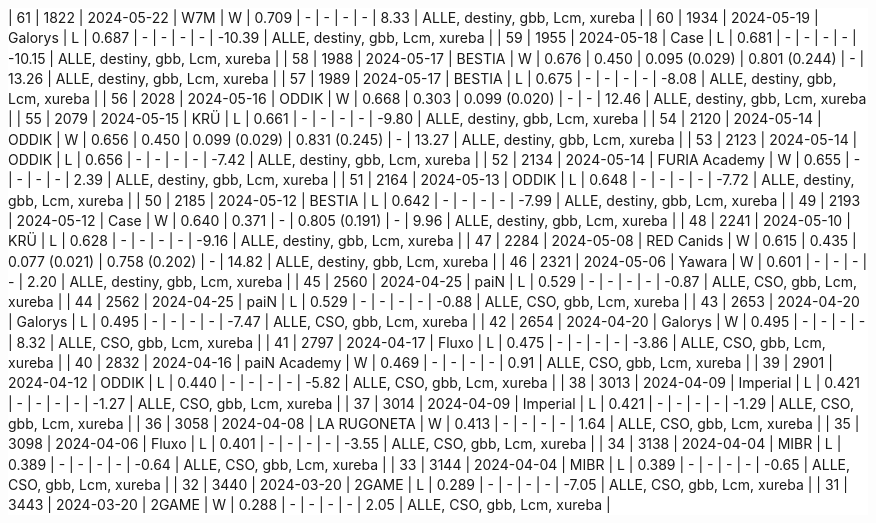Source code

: |           61 |     1822 | 2024-05-22 | W7M               | W   | 0.709      | -            | -                | -                | -         |     8.33 | ALLE, destiny, gbb, Lcm, xureba |
|           60 |     1934 | 2024-05-19 | Galorys           | L   | 0.687      | -            | -                | -                | -         |   -10.39 | ALLE, destiny, gbb, Lcm, xureba |
|           59 |     1955 | 2024-05-18 | Case              | L   | 0.681      | -            | -                | -                | -         |   -10.15 | ALLE, destiny, gbb, Lcm, xureba |
|           58 |     1988 | 2024-05-17 | BESTIA            | W   | 0.676      | 0.450        | 0.095 (0.029)    | 0.801 (0.244)    | -         |    13.26 | ALLE, destiny, gbb, Lcm, xureba |
|           57 |     1989 | 2024-05-17 | BESTIA            | L   | 0.675      | -            | -                | -                | -         |    -8.08 | ALLE, destiny, gbb, Lcm, xureba |
|           56 |     2028 | 2024-05-16 | ODDIK             | W   | 0.668      | 0.303        | 0.099 (0.020)    | -                | -         |    12.46 | ALLE, destiny, gbb, Lcm, xureba |
|           55 |     2079 | 2024-05-15 | KRÜ               | L   | 0.661      | -            | -                | -                | -         |    -9.80 | ALLE, destiny, gbb, Lcm, xureba |
|           54 |     2120 | 2024-05-14 | ODDIK             | W   | 0.656      | 0.450        | 0.099 (0.029)    | 0.831 (0.245)    | -         |    13.27 | ALLE, destiny, gbb, Lcm, xureba |
|           53 |     2123 | 2024-05-14 | ODDIK             | L   | 0.656      | -            | -                | -                | -         |    -7.42 | ALLE, destiny, gbb, Lcm, xureba |
|           52 |     2134 | 2024-05-14 | FURIA Academy     | W   | 0.655      | -            | -                | -                | -         |     2.39 | ALLE, destiny, gbb, Lcm, xureba |
|           51 |     2164 | 2024-05-13 | ODDIK             | L   | 0.648      | -            | -                | -                | -         |    -7.72 | ALLE, destiny, gbb, Lcm, xureba |
|           50 |     2185 | 2024-05-12 | BESTIA            | L   | 0.642      | -            | -                | -                | -         |    -7.99 | ALLE, destiny, gbb, Lcm, xureba |
|           49 |     2193 | 2024-05-12 | Case              | W   | 0.640      | 0.371        | -                | 0.805 (0.191)    | -         |     9.96 | ALLE, destiny, gbb, Lcm, xureba |
|           48 |     2241 | 2024-05-10 | KRÜ               | L   | 0.628      | -            | -                | -                | -         |    -9.16 | ALLE, destiny, gbb, Lcm, xureba |
|           47 |     2284 | 2024-05-08 | RED Canids        | W   | 0.615      | 0.435        | 0.077 (0.021)    | 0.758 (0.202)    | -         |    14.82 | ALLE, destiny, gbb, Lcm, xureba |
|           46 |     2321 | 2024-05-06 | Yawara            | W   | 0.601      | -            | -                | -                | -         |     2.20 | ALLE, destiny, gbb, Lcm, xureba |
|           45 |     2560 | 2024-04-25 | paiN              | L   | 0.529      | -            | -                | -                | -         |    -0.87 | ALLE, CSO, gbb, Lcm, xureba     |
|           44 |     2562 | 2024-04-25 | paiN              | L   | 0.529      | -            | -                | -                | -         |    -0.88 | ALLE, CSO, gbb, Lcm, xureba     |
|           43 |     2653 | 2024-04-20 | Galorys           | L   | 0.495      | -            | -                | -                | -         |    -7.47 | ALLE, CSO, gbb, Lcm, xureba     |
|           42 |     2654 | 2024-04-20 | Galorys           | W   | 0.495      | -            | -                | -                | -         |     8.32 | ALLE, CSO, gbb, Lcm, xureba     |
|           41 |     2797 | 2024-04-17 | Fluxo             | L   | 0.475      | -            | -                | -                | -         |    -3.86 | ALLE, CSO, gbb, Lcm, xureba     |
|           40 |     2832 | 2024-04-16 | paiN Academy      | W   | 0.469      | -            | -                | -                | -         |     0.91 | ALLE, CSO, gbb, Lcm, xureba     |
|           39 |     2901 | 2024-04-12 | ODDIK             | L   | 0.440      | -            | -                | -                | -         |    -5.82 | ALLE, CSO, gbb, Lcm, xureba     |
|           38 |     3013 | 2024-04-09 | Imperial          | L   | 0.421      | -            | -                | -                | -         |    -1.27 | ALLE, CSO, gbb, Lcm, xureba     |
|           37 |     3014 | 2024-04-09 | Imperial          | L   | 0.421      | -            | -                | -                | -         |    -1.29 | ALLE, CSO, gbb, Lcm, xureba     |
|           36 |     3058 | 2024-04-08 | LA RUGONETA       | W   | 0.413      | -            | -                | -                | -         |     1.64 | ALLE, CSO, gbb, Lcm, xureba     |
|           35 |     3098 | 2024-04-06 | Fluxo             | L   | 0.401      | -            | -                | -                | -         |    -3.55 | ALLE, CSO, gbb, Lcm, xureba     |
|           34 |     3138 | 2024-04-04 | MIBR              | L   | 0.389      | -            | -                | -                | -         |    -0.64 | ALLE, CSO, gbb, Lcm, xureba     |
|           33 |     3144 | 2024-04-04 | MIBR              | L   | 0.389      | -            | -                | -                | -         |    -0.65 | ALLE, CSO, gbb, Lcm, xureba     |
|           32 |     3440 | 2024-03-20 | 2GAME             | L   | 0.289      | -            | -                | -                | -         |    -7.05 | ALLE, CSO, gbb, Lcm, xureba     |
|           31 |     3443 | 2024-03-20 | 2GAME             | W   | 0.288      | -            | -                | -                | -         |     2.05 | ALLE, CSO, gbb, Lcm, xureba     |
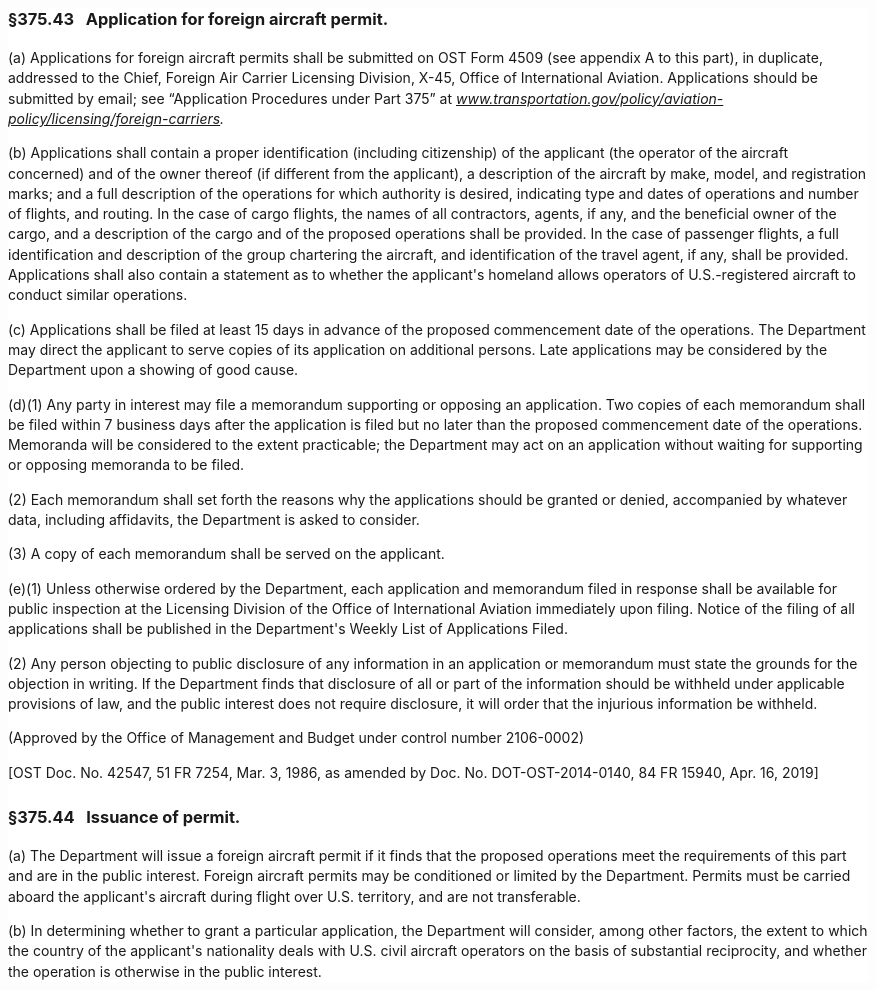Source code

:### §375.43   Application for foreign aircraft permit.

\(a\) Applications for foreign aircraft permits shall be submitted on OST Form 4509 (see appendix A to this part), in duplicate, addressed to the Chief, Foreign Air Carrier Licensing Division, X-45, Office of International Aviation. Applications should be submitted by email; see “Application Procedures under Part 375” at *www.transportation.gov/policy/aviation-policy/licensing/foreign-carriers.*

\(b\) Applications shall contain a proper identification (including citizenship) of the applicant (the operator of the aircraft concerned) and of the owner thereof (if different from the applicant), a description of the aircraft by make, model, and registration marks; and a full description of the operations for which authority is desired, indicating type and dates of operations and number of flights, and routing. In the case of cargo flights, the names of all contractors, agents, if any, and the beneficial owner of the cargo, and a description of the cargo and of the proposed operations shall be provided. In the case of passenger flights, a full identification and description of the group chartering the aircraft, and identification of the travel agent, if any, shall be provided. Applications shall also contain a statement as to whether the applicant's homeland allows operators of U.S.-registered aircraft to conduct similar operations.

\(c\) Applications shall be filed at least 15 days in advance of the proposed commencement date of the operations. The Department may direct the applicant to serve copies of its application on additional persons. Late applications may be considered by the Department upon a showing of good cause.

(d)(1) Any party in interest may file a memorandum supporting or opposing an application. Two copies of each memorandum shall be filed within 7 business days after the application is filed but no later than the proposed commencement date of the operations. Memoranda will be considered to the extent practicable; the Department may act on an application without waiting for supporting or opposing memoranda to be filed.

\(2\) Each memorandum shall set forth the reasons why the applications should be granted or denied, accompanied by whatever data, including affidavits, the Department is asked to consider.

\(3\) A copy of each memorandum shall be served on the applicant.

(e)(1) Unless otherwise ordered by the Department, each application and memorandum filed in response shall be available for public inspection at the Licensing Division of the Office of International Aviation immediately upon filing. Notice of the filing of all applications shall be published in the Department's Weekly List of Applications Filed.

\(2\) Any person objecting to public disclosure of any information in an application or memorandum must state the grounds for the objection in writing. If the Department finds that disclosure of all or part of the information should be withheld under applicable provisions of law, and the public interest does not require disclosure, it will order that the injurious information be withheld.

(Approved by the Office of Management and Budget under control number 2106-0002)

\[OST Doc. No. 42547, 51 FR 7254, Mar. 3, 1986, as amended by Doc. No. DOT-OST-2014-0140, 84 FR 15940, Apr. 16, 2019\]

### §375.44   Issuance of permit.

\(a\) The Department will issue a foreign aircraft permit if it finds that the proposed operations meet the requirements of this part and are in the public interest. Foreign aircraft permits may be conditioned or limited by the Department. Permits must be carried aboard the applicant's aircraft during flight over U.S. territory, and are not transferable.

\(b\) In determining whether to grant a particular application, the Department will consider, among other factors, the extent to which the country of the applicant's nationality deals with U.S. civil aircraft operators on the basis of substantial reciprocity, and whether the operation is otherwise in the public interest.
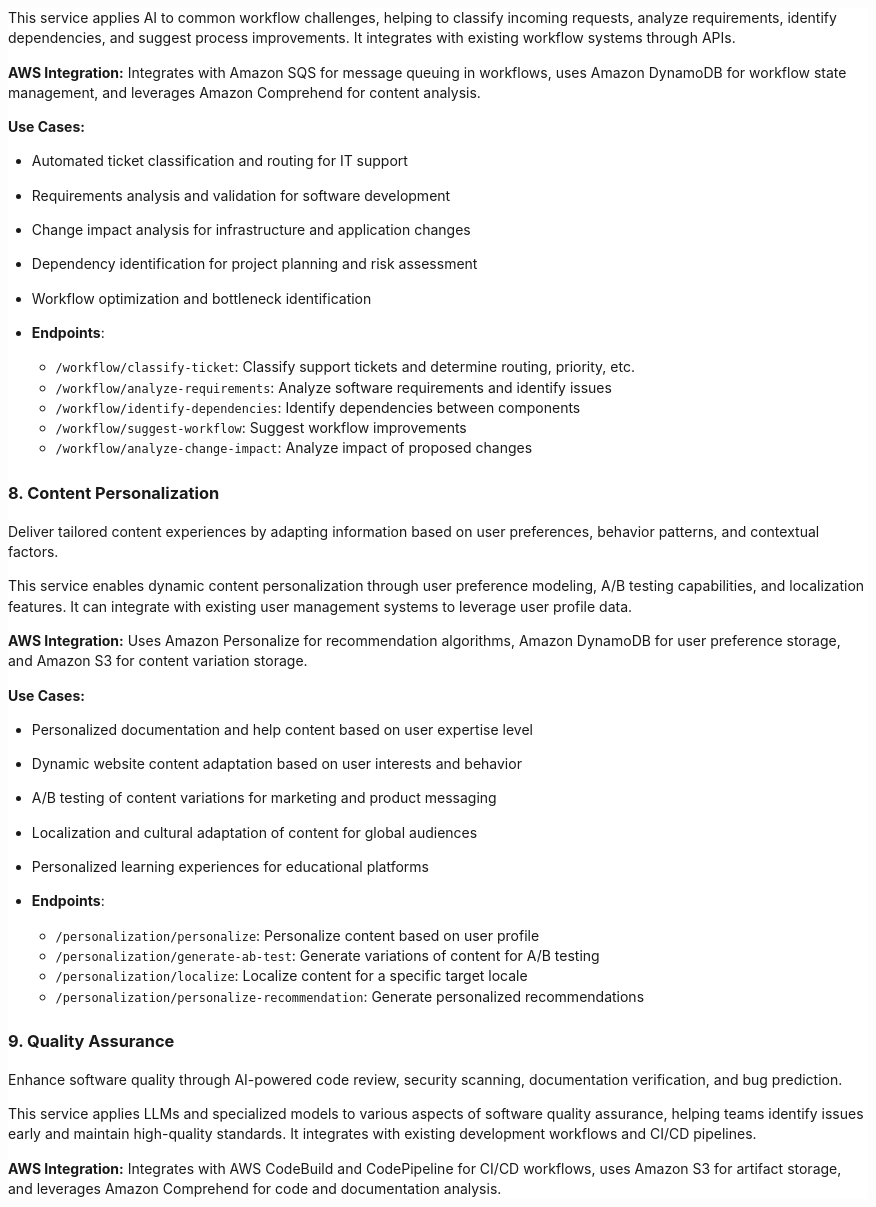 This service applies AI to common workflow challenges, helping to classify incoming requests, analyze requirements, identify dependencies, and suggest process improvements. It integrates with existing workflow systems through APIs.

**AWS Integration:** Integrates with Amazon SQS for message queuing in workflows, uses Amazon DynamoDB for workflow state management, and leverages Amazon Comprehend for content analysis.

**Use Cases:**
- Automated ticket classification and routing for IT support
- Requirements analysis and validation for software development
- Change impact analysis for infrastructure and application changes
- Dependency identification for project planning and risk assessment
- Workflow optimization and bottleneck identification

- **Endpoints**:
  - `/workflow/classify-ticket`: Classify support tickets and determine routing, priority, etc.
  - `/workflow/analyze-requirements`: Analyze software requirements and identify issues
  - `/workflow/identify-dependencies`: Identify dependencies between components
  - `/workflow/suggest-workflow`: Suggest workflow improvements
  - `/workflow/analyze-change-impact`: Analyze impact of proposed changes

### 8. Content Personalization

Deliver tailored content experiences by adapting information based on user preferences, behavior patterns, and contextual factors.

This service enables dynamic content personalization through user preference modeling, A/B testing capabilities, and localization features. It can integrate with existing user management systems to leverage user profile data.

**AWS Integration:** Uses Amazon Personalize for recommendation algorithms, Amazon DynamoDB for user preference storage, and Amazon S3 for content variation storage.

**Use Cases:**
- Personalized documentation and help content based on user expertise level
- Dynamic website content adaptation based on user interests and behavior
- A/B testing of content variations for marketing and product messaging
- Localization and cultural adaptation of content for global audiences
- Personalized learning experiences for educational platforms

- **Endpoints**:
  - `/personalization/personalize`: Personalize content based on user profile
  - `/personalization/generate-ab-test`: Generate variations of content for A/B testing
  - `/personalization/localize`: Localize content for a specific target locale
  - `/personalization/personalize-recommendation`: Generate personalized recommendations

### 9. Quality Assurance

Enhance software quality through AI-powered code review, security scanning, documentation verification, and bug prediction.

This service applies LLMs and specialized models to various aspects of software quality assurance, helping teams identify issues early and maintain high-quality standards. It integrates with existing development workflows and CI/CD pipelines.

**AWS Integration:** Integrates with AWS CodeBuild and CodePipeline for CI/CD workflows, uses Amazon S3 for artifact storage, and leverages Amazon Comprehend for code and documentation analysis.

**WHAT THE TASK ASKS:** Word for word, restate the lines of the listing above starting at the line with "specific target locale" and ending at the line with "### 9. Quality Assurance", and nothing outside them.

**EXERCISE SOLUTION:**
  - `/personalization/localize`: Localize content for a specific target locale
  - `/personalization/personalize-recommendation`: Generate personalized recommendations

### 9. Quality Assurance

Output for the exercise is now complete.